Data excerpts:
━━━━━━━━━━━━━━━━━━━━

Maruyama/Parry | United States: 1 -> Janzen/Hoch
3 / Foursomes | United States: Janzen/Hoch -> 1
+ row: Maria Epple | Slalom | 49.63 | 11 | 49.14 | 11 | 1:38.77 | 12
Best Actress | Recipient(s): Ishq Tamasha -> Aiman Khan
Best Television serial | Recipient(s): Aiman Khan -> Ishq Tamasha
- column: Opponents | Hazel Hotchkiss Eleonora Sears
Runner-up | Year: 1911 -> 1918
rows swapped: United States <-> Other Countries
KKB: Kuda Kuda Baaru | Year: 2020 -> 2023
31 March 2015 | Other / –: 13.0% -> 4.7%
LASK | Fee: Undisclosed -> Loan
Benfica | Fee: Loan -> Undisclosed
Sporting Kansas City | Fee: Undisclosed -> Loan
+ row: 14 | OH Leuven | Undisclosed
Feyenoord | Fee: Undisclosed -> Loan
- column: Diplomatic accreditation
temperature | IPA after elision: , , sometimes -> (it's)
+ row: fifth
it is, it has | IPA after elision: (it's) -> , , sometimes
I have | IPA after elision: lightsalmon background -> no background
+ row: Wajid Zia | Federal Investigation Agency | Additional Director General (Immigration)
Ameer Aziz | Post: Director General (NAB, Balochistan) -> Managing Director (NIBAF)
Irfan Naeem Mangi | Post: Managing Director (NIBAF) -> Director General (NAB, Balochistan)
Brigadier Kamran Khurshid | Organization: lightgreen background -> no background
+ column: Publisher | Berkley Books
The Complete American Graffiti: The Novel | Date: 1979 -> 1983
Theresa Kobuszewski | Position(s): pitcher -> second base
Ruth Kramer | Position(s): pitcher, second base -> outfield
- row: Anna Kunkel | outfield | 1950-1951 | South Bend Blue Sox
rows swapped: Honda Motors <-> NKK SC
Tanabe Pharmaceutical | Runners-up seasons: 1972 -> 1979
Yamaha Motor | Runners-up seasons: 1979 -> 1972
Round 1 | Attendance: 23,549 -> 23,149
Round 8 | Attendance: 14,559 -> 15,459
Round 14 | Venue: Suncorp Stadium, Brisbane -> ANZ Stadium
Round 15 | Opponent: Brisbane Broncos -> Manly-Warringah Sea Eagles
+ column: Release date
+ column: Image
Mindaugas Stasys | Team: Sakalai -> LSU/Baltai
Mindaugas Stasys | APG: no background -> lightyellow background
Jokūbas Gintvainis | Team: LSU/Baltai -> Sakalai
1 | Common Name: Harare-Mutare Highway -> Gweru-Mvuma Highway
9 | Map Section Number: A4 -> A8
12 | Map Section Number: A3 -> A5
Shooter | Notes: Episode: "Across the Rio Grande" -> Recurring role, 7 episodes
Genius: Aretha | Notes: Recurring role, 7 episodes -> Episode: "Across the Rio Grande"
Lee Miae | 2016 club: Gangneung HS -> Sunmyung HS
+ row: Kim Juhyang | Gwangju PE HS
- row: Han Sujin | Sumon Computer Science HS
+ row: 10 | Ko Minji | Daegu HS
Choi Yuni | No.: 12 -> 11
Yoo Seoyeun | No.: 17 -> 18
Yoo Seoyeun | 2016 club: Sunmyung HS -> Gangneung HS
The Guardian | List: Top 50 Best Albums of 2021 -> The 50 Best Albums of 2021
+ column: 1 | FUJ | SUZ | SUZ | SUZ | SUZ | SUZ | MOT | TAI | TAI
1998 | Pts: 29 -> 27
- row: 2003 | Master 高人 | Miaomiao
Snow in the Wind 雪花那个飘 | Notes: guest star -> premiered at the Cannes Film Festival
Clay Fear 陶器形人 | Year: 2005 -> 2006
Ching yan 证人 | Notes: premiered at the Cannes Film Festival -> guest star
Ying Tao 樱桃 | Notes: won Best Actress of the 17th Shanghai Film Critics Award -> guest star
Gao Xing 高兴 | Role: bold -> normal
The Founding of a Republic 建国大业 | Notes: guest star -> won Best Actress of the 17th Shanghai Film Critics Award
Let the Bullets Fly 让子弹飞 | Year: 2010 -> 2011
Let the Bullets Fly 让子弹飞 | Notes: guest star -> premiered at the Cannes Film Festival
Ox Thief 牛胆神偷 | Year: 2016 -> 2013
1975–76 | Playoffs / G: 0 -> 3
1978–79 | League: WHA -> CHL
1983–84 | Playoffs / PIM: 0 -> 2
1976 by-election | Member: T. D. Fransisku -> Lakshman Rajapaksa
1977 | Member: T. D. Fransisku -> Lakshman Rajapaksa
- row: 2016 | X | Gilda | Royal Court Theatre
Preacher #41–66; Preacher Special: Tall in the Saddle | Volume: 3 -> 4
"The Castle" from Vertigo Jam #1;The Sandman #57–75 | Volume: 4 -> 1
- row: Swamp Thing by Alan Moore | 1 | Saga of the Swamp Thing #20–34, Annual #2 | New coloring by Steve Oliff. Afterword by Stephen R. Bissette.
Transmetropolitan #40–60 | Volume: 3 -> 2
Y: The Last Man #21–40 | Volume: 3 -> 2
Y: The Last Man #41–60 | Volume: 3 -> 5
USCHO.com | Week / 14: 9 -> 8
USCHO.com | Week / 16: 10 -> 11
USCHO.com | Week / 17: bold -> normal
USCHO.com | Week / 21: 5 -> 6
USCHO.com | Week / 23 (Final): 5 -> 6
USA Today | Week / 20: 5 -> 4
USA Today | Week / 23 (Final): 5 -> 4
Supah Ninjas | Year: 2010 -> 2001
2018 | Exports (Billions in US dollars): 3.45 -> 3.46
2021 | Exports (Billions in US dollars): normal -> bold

━━━━━━━━━━━━━━━━━━━━

## What you need to do
Convert the items above into a JSON array of strings, with one string per line and no entries for blank lines.

## Response to the exercise
[
  "Maruyama/Parry | United States: 1 -> Janzen/Hoch",
  "3 / Foursomes | United States: Janzen/Hoch -> 1",
  "+ row: Maria Epple | Slalom | 49.63 | 11 | 49.14 | 11 | 1:38.77 | 12",
  "Best Actress | Recipient(s): Ishq Tamasha -> Aiman Khan",
  "Best Television serial | Recipient(s): Aiman Khan -> Ishq Tamasha",
  "- column: Opponents | Hazel Hotchkiss Eleonora Sears",
  "Runner-up | Year: 1911 -> 1918",
  "rows swapped: United States <-> Other Countries",
  "KKB: Kuda Kuda Baaru | Year: 2020 -> 2023",
  "31 March 2015 | Other / –: 13.0% -> 4.7%",
  "LASK | Fee: Undisclosed -> Loan",
  "Benfica | Fee: Loan -> Undisclosed",
  "Sporting Kansas City | Fee: Undisclosed -> Loan",
  "+ row: 14 | OH Leuven | Undisclosed",
  "Feyenoord | Fee: Undisclosed -> Loan",
  "- column: Diplomatic accreditation",
  "temperature | IPA after elision: , , sometimes -> (it's)",
  "+ row: fifth",
  "it is, it has | IPA after elision: (it's) -> , , sometimes",
  "I have | IPA after elision: lightsalmon background -> no background",
  "+ row: Wajid Zia | Federal Investigation Agency | Additional Director General (Immigration)",
  "Ameer Aziz | Post: Director General (NAB, Balochistan) -> Managing Director (NIBAF)",
  "Irfan Naeem Mangi | Post: Managing Director (NIBAF) -> Director General (NAB, Balochistan)",
  "Brigadier Kamran Khurshid | Organization: lightgreen background -> no background",
  "+ column: Publisher | Berkley Books",
  "The Complete American Graffiti: The Novel | Date: 1979 -> 1983",
  "Theresa Kobuszewski | Position(s): pitcher -> second base",
  "Ruth Kramer | Position(s): pitcher, second base -> outfield",
  "- row: Anna Kunkel | outfield | 1950-1951 | South Bend Blue Sox",
  "rows swapped: Honda Motors <-> NKK SC",
  "Tanabe Pharmaceutical | Runners-up seasons: 1972 -> 1979",
  "Yamaha Motor | Runners-up seasons: 1979 -> 1972",
  "Round 1 | Attendance: 23,549 -> 23,149",
  "Round 8 | Attendance: 14,559 -> 15,459",
  "Round 14 | Venue: Suncorp Stadium, Brisbane -> ANZ Stadium",
  "Round 15 | Opponent: Brisbane Broncos -> Manly-Warringah Sea Eagles",
  "+ column: Release date",
  "+ column: Image",
  "Mindaugas Stasys | Team: Sakalai -> LSU/Baltai",
  "Mindaugas Stasys | APG: no background -> lightyellow background",
  "Jokūbas Gintvainis | Team: LSU/Baltai -> Sakalai",
  "1 | Common Name: Harare-Mutare Highway -> Gweru-Mvuma Highway",
  "9 | Map Section Number: A4 -> A8",
  "12 | Map Section Number: A3 -> A5",
  "Shooter | Notes: Episode: \"Across the Rio Grande\" -> Recurring role, 7 episodes",
  "Genius: Aretha | Notes: Recurring role, 7 episodes -> Episode: \"Across the Rio Grande\"",
  "Lee Miae | 2016 club: Gangneung HS -> Sunmyung HS",
  "+ row: Kim Juhyang | Gwangju PE HS",
  "- row: Han Sujin | Sumon Computer Science HS",
  "+ row: 10 | Ko Minji | Daegu HS",
  "Choi Yuni | No.: 12 -> 11",
  "Yoo Seoyeun | No.: 17 -> 18",
  "Yoo Seoyeun | 2016 club: Sunmyung HS -> Gangneung HS",
  "The Guardian | List: Top 50 Best Albums of 2021 -> The 50 Best Albums of 2021",
  "+ column: 1 | FUJ | SUZ | SUZ | SUZ | SUZ | SUZ | MOT | TAI | TAI",
  "1998 | Pts: 29 -> 27",
  "- row: 2003 | Master 高人 | Miaomiao",
  "Snow in the Wind 雪花那个飘 | Notes: guest star -> premiered at the Cannes Film Festival",
  "Clay Fear 陶器形人 | Year: 2005 -> 2006",
  "Ching yan 证人 | Notes: premiered at the Cannes Film Festival -> guest star",
  "Ying Tao 樱桃 | Notes: won Best Actress of the 17th Shanghai Film Critics Award -> guest star",
  "Gao Xing 高兴 | Role: bold -> normal",
  "The Founding of a Republic 建国大业 | Notes: guest star -> won Best Actress of the 17th Shanghai Film Critics Award",
  "Let the Bullets Fly 让子弹飞 | Year: 2010 -> 2011",
  "Let the Bullets Fly 让子弹飞 | Notes: guest star -> premiered at the Cannes Film Festival",
  "Ox Thief 牛胆神偷 | Year: 2016 -> 2013",
  "1975–76 | Playoffs / G: 0 -> 3",
  "1978–79 | League: WHA -> CHL",
  "1983–84 | Playoffs / PIM: 0 -> 2",
  "1976 by-election | Member: T. D. Fransisku -> Lakshman Rajapaksa",
  "1977 | Member: T. D. Fransisku -> Lakshman Rajapaksa",
  "- row: 2016 | X | Gilda | Royal Court Theatre",
  "Preacher #41–66; Preacher Special: Tall in the Saddle | Volume: 3 -> 4",
  "\"The Castle\" from Vertigo Jam #1;The Sandman #57–75 | Volume: 4 -> 1",
  "- row: Swamp Thing by Alan Moore | 1 | Saga of the Swamp Thing #20–34, Annual #2 | New coloring by Steve Oliff. Afterword by Stephen R. Bissette.",
  "Transmetropolitan #40–60 | Volume: 3 -> 2",
  "Y: The Last Man #21–40 | Volume: 3 -> 2",
  "Y: The Last Man #41–60 | Volume: 3 -> 5",
  "USCHO.com | Week / 14: 9 -> 8",
  "USCHO.com | Week / 16: 10 -> 11",
  "USCHO.com | Week / 17: bold -> normal",
  "USCHO.com | Week / 21: 5 -> 6",
  "USCHO.com | Week / 23 (Final): 5 -> 6",
  "USA Today | Week / 20: 5 -> 4",
  "USA Today | Week / 23 (Final): 5 -> 4",
  "Supah Ninjas | Year: 2010 -> 2001",
  "2018 | Exports (Billions in US dollars): 3.45 -> 3.46",
  "2021 | Exports (Billions in US dollars): normal -> bold"
]